Douce image et verts sommets (6)

Je me suis retrouvé sur le derrière et j’ai glissé d’au moins deux mètres, m’éraflant au passage l’avant-bras. Je puais la terre humide, les feuilles décomposées, j’étais sale et fatigué. Immobile, j’ai tendu l’oreille. Silence. Derrière moi, plus haut, S. gesticulait. Remonte vite! Si l’arbre tombe, y va t’écraser! La mort! Encore elle! Un papillon aux ailes ocre jaune à l’extérieur, traversée de sept ou huit points noirs, et plus bas, d’une ligne qui ondulait, un peu comme lorsqu’on dessine d’un seul trait les ailes d’un oiseau, terminées, les ailes, par une ligne bistre cernée elle-même d’une bande perle, s’est posé sur mon nez, juste sur la pointe. Un lutin brun. Joli nom, n’est-pas?
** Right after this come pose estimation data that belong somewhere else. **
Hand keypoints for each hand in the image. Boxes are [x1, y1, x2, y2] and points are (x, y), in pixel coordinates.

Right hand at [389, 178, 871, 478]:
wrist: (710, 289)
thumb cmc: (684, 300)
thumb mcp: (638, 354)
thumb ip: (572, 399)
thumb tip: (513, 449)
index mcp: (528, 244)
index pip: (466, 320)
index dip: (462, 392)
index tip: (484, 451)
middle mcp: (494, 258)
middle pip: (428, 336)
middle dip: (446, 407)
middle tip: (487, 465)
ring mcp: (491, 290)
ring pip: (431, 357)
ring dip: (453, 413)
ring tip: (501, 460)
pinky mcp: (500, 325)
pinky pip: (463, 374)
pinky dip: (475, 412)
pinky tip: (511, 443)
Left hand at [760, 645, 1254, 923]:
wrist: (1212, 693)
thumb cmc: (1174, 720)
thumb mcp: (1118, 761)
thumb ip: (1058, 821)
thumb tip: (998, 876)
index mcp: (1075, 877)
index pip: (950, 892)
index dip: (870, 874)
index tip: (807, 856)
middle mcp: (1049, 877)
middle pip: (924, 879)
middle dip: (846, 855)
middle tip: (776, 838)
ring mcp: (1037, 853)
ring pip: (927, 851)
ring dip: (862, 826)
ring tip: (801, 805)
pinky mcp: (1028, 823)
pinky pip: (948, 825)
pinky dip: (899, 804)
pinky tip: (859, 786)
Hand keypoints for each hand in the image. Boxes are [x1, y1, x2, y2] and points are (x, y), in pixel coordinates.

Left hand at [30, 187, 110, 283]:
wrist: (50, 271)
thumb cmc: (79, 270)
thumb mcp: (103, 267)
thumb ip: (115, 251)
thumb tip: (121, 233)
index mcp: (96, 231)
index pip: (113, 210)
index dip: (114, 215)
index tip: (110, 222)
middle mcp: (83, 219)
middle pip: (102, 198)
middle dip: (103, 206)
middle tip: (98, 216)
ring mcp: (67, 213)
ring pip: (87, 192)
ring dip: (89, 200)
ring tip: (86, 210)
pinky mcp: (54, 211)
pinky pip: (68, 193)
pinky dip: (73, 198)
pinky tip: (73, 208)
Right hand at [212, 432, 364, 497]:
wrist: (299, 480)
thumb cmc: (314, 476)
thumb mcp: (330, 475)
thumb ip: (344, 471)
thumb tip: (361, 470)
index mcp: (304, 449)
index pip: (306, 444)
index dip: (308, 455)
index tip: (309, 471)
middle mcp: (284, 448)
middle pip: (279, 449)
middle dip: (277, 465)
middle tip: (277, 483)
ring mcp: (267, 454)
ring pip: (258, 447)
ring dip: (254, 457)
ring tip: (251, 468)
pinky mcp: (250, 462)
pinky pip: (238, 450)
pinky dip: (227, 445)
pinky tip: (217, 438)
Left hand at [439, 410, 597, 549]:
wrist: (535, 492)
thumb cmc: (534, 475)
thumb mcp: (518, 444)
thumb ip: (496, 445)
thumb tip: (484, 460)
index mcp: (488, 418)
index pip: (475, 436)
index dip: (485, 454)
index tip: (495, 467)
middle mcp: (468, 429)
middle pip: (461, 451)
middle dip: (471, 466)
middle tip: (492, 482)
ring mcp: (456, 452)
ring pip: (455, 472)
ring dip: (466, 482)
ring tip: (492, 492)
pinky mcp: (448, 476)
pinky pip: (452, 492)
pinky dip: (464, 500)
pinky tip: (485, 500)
On pourrait en tirer une charmante symbolique capable de nous distraire cinq minutes, en pensant à la nature démoniaque du lutin et à ses ailes nous pourrions y voir le signe d’une malédiction dont l’enfant ne parviendra jamais à se libérer, contre laquelle il luttera pourtant inlassablement toute sa vie, jusqu’à ce que, las de combattre, il s’abandonne et devienne monstrueux pour de bon, ou encore, pourquoi pas, ce pourrait être tout à fait le contraire, le papillon lutin s’extirpant, en quelque sorte, du gamin, et en s’envolant dans l’infini sombre de la forêt libérerait un esprit damné, l’offrant pour la première fois à la lumière, à la paix éternelle, et pa ta ti, pa ta ta, et la scène alors prendrait une toute autre tournure, le gamin abandonnant ce projet fou de massacrer un pauvre sapin plus que centenaire, s’inscrivant le lundi suivant dans la ligue de protection de la nature de son quartier. Eh bien non, il le crèvera, cet arbre, dans à peine dix minutes. Détruire, c’est son leitmotiv, c’est ce qu’il a appris, c’est son destin. Vivre, c’est tuer. C’est la leçon. Et la mort, il la connaît, il l’a vue à la télé, il l’a vue en Irlande du Nord, il l’a vue à Mexico, il l’a vue dans l’éphémère Biafra et derrière le poste de police, ces chiens et ces chats gazés que tous les enfants pouvaient observer, et la mort c’est aussi et aussi et aussi et c’est ce gamin du même âge violé et étranglé dans la cour d’école, c’est cet autre gamin du même âge écrasé par une fantastique Mustang rouge décapotable. Partout la mort. L’éducation, ou comme les parents disaient, l’élevage, nous en reparlerons, c’est aussi la mort.